What are the subcategories of ordered sets / groups? This is an exercise from Tom Leinster's Basic Category Theory. It asks:

1) What are the subcategories of an ordered set? Which are full?
2) What are the subcategories of a group? Which are full?

I'm self studying and I couldn't discuss this with someone, so I'm curious for what the solution is.
For the second one I think, if you have a one object group category, no subcategories are full, as they all consist of the group object with fewer morphisms. Also all of them are monoids, but only the ones that contain the inverse of every morphism remain groups, with less elements than the original.
Also a related question: 

Is there a functor $Z:\mathbf{Grp}  \to \mathbf {Grp}$ so that $Z(G)$ is the center of the group $G$?

(I'm guessing there is one, and also that the center of $G$ is a full subcategory of $G$, and also an Abelian group.)
 A: Interesting questions.
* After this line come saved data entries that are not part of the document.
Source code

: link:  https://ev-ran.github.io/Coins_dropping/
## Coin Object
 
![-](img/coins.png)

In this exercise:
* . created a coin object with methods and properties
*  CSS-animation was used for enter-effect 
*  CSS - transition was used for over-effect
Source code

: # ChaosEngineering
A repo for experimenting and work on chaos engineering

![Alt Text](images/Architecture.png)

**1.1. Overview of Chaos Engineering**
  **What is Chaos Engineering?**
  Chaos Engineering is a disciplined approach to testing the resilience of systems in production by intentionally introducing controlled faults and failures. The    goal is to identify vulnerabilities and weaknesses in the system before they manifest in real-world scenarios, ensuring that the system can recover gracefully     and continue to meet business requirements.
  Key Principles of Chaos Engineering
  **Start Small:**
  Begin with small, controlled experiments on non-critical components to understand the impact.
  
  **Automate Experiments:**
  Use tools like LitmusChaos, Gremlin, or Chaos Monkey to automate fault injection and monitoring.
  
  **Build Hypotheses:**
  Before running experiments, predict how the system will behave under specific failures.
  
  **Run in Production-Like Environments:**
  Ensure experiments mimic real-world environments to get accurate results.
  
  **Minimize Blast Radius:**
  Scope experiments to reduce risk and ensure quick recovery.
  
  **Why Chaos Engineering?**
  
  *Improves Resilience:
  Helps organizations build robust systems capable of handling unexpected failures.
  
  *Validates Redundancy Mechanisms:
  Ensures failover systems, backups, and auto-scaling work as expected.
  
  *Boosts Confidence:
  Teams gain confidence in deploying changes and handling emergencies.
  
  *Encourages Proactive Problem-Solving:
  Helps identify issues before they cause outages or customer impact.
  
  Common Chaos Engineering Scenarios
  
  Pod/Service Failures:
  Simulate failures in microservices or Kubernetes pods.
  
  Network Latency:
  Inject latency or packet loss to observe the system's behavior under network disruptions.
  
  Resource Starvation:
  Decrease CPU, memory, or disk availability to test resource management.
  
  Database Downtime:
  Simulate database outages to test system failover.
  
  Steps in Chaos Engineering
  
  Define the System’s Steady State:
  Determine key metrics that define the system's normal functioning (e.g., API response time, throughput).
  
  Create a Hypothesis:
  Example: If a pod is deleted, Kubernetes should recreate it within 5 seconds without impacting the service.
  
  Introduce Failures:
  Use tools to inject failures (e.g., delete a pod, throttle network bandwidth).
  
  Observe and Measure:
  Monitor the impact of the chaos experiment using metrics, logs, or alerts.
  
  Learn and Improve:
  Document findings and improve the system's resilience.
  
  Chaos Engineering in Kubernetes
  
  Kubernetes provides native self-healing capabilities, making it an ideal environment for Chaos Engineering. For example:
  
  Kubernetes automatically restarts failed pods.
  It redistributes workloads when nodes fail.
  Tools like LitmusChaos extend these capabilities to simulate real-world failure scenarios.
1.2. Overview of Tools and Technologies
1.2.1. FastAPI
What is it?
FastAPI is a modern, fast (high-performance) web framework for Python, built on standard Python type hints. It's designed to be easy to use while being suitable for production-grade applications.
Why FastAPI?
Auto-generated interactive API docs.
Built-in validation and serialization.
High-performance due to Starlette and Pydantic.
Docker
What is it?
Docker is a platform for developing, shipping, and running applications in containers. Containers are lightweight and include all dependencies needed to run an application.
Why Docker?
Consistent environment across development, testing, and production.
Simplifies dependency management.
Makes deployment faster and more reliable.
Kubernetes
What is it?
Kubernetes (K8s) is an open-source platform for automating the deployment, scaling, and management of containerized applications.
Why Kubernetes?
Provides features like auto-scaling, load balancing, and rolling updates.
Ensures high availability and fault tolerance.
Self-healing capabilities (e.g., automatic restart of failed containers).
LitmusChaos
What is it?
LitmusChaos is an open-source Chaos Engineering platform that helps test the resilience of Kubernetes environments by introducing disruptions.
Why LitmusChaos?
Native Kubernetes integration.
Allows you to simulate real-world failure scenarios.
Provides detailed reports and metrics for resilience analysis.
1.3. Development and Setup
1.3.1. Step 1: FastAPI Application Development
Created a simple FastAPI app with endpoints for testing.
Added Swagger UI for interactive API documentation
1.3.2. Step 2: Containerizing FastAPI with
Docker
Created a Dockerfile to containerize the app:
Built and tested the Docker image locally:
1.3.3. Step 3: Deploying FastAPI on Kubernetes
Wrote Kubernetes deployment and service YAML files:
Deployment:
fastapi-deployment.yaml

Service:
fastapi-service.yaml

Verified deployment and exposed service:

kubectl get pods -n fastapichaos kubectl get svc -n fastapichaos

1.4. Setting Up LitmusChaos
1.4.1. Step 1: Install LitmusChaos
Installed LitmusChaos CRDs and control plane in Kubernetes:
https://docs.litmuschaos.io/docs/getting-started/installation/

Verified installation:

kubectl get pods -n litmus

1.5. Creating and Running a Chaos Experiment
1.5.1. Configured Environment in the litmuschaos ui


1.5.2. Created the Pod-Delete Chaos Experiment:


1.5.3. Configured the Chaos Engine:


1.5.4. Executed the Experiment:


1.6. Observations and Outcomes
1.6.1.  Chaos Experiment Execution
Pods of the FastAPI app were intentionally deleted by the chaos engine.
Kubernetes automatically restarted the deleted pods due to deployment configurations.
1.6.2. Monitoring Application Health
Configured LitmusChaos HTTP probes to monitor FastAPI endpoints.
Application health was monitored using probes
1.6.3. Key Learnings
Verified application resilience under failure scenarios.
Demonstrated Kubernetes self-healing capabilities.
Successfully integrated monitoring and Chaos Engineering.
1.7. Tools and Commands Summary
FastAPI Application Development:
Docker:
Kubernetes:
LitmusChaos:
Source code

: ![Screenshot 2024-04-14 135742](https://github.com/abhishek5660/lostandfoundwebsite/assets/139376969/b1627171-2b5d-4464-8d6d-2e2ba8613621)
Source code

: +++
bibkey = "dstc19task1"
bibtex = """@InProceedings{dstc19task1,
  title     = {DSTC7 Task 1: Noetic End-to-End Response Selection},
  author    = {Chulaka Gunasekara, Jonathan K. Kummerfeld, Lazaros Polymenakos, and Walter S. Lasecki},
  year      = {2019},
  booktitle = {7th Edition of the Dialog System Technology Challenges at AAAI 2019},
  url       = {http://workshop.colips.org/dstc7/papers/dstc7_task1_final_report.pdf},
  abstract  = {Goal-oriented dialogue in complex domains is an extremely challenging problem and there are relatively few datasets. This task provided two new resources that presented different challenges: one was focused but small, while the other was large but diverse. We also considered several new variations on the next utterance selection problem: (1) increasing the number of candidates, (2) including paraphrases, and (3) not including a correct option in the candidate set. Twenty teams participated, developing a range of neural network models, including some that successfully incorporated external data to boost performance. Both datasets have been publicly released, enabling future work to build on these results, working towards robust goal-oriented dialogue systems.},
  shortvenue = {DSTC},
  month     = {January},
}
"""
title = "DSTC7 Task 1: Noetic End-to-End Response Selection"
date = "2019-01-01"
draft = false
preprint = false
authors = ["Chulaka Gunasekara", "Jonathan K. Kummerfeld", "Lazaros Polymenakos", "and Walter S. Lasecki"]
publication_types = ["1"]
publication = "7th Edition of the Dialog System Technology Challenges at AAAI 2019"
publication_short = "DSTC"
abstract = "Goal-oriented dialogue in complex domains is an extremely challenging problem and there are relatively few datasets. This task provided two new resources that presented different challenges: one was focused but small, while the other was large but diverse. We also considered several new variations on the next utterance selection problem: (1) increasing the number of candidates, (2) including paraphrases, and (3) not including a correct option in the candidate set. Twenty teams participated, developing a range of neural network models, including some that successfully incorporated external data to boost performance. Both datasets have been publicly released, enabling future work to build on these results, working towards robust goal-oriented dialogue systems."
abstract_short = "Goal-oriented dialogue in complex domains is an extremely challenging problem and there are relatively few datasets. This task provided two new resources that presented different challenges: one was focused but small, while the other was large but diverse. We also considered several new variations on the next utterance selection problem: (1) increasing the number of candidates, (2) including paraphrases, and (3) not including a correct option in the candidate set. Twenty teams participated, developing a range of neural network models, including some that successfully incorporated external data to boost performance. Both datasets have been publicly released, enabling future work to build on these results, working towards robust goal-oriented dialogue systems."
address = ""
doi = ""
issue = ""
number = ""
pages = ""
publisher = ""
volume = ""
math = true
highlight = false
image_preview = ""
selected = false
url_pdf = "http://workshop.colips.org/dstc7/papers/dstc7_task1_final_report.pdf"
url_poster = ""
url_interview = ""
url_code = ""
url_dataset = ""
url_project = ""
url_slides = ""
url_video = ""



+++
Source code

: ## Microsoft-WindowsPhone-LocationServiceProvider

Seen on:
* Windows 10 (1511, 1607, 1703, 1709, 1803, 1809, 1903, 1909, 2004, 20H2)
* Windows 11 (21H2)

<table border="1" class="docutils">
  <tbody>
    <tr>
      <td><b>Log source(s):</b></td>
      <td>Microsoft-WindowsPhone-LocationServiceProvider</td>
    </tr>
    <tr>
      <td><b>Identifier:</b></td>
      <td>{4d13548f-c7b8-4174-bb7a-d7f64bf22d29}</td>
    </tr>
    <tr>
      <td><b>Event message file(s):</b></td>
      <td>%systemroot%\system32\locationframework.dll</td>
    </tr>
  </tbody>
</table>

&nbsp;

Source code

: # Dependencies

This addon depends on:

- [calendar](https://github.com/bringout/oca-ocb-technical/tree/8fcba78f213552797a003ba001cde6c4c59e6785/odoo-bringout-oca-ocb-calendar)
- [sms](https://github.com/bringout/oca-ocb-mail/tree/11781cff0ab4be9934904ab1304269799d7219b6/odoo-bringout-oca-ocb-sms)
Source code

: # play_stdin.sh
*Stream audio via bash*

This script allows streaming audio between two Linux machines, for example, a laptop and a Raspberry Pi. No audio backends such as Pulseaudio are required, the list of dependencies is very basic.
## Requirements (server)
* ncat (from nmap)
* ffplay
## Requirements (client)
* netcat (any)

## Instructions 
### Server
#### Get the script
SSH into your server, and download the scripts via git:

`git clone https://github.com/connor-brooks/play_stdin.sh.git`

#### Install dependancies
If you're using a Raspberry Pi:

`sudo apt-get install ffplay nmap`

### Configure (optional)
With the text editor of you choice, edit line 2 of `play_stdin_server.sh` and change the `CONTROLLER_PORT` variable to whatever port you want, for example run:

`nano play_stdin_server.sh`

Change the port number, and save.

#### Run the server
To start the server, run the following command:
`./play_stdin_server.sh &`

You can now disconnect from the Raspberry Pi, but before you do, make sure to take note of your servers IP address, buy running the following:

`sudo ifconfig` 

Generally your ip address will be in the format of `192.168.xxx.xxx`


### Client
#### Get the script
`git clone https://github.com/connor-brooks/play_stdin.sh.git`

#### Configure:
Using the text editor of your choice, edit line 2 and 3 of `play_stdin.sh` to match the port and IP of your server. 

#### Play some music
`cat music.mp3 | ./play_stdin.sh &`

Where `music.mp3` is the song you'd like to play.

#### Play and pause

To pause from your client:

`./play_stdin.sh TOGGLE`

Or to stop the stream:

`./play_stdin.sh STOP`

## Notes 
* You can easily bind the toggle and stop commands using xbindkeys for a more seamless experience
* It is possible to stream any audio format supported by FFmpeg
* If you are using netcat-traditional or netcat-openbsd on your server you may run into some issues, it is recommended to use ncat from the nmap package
Let start be saying that your observations on the subcategories of groups are correct: if you exclude the empty category all the subcategories of a group are exactly the submonoids of the group (by the way there is a subcategory that is full: the group itself).
About the posets, a subcategory of a poset-category $P$ is a poset $Q$ such that as sets $Q \subseteq P$ (that means that $\text{Ob}(Q) \subseteq \text{Ob}(P)$) and for every pair of elements $x,y \in Q$ if $x \leq_Q y$ then $x \leq_P y$.
That doesn't mean that $Q$ is a subposet of $P$ in the classical sense: usually by a subposet of $P$ one would mean a subset $Q \subseteq P$ with the ordering 
$$x \leq_Q y \iff x \leq_P y\ .$$
These subposets correspond exactly to the full-subcategories of $P$.
Finally about the existance of the functor $Z \colon \mathbf{Grp} \to \mathbf{Grp}$, it will surprise you but the answer is no, such functor does not exists.
Here is a proof by contradiction. Assume that such a functor $Z$ does exists, then consider the following group-homomorphisms
$$\mathbb Z/2\mathbb Z \stackrel{f}{\longrightarrow} S_3 \stackrel{g}{\longrightarrow} \mathbb Z/2 \mathbb Z$$
where $f(i)=(1,2)^i$ and $g$ is the projection of $S_3$ onto $S_3/A_3\cong \mathbb Z/2\mathbb Z$.
You can easily see that $g \circ f=1_{\mathbb Z/2\mathbb Z}$ so we should have 
$$Z(g)\circ Z(f)=Z(g \circ f)=Z(1_{\mathbb Z/2\mathbb Z})=1_{Z(\mathbb Z/2\mathbb Z)}=1_{\mathbb Z/2\mathbb Z}$$
on the other hand we have the situation shown in the following diagram
$$Z(\mathbb Z/2\mathbb Z) \stackrel{Z(f)}{\longrightarrow} Z(S_3)=0 \stackrel{Z(g)}{\longrightarrow} Z(\mathbb Z/2\mathbb Z)$$
so $Z(g)\circ Z(f)$ should be the zero-morphism from $\mathbb Z/2\mathbb Z$ in itself, which is not the identity, hence we arrived to a contradiction. We have to conclude that the functor $Z$ cannot exist.
Hope this help.
A: Regarding the second question, the center crops up in a different way:
If $G$ is a group viewed as a category and $1_G$ is the identity functor, then $Z(G)$ is the group of natural transformations $1_G \to 1_G$.
It can be useful to extend this to more general categories: for an arbitrary category $\mathbf{C}$, we can define $Z(\mathbf{C}) = \hom(1_\mathbf{C}, 1_\mathbf{C})$.
As a neat example, for any group $G$, if $G{-}\mathbf{Set}$ is the category of left $G$ actions on sets, then $Z(G{-}\mathbf{Set}) \cong Z(G)$.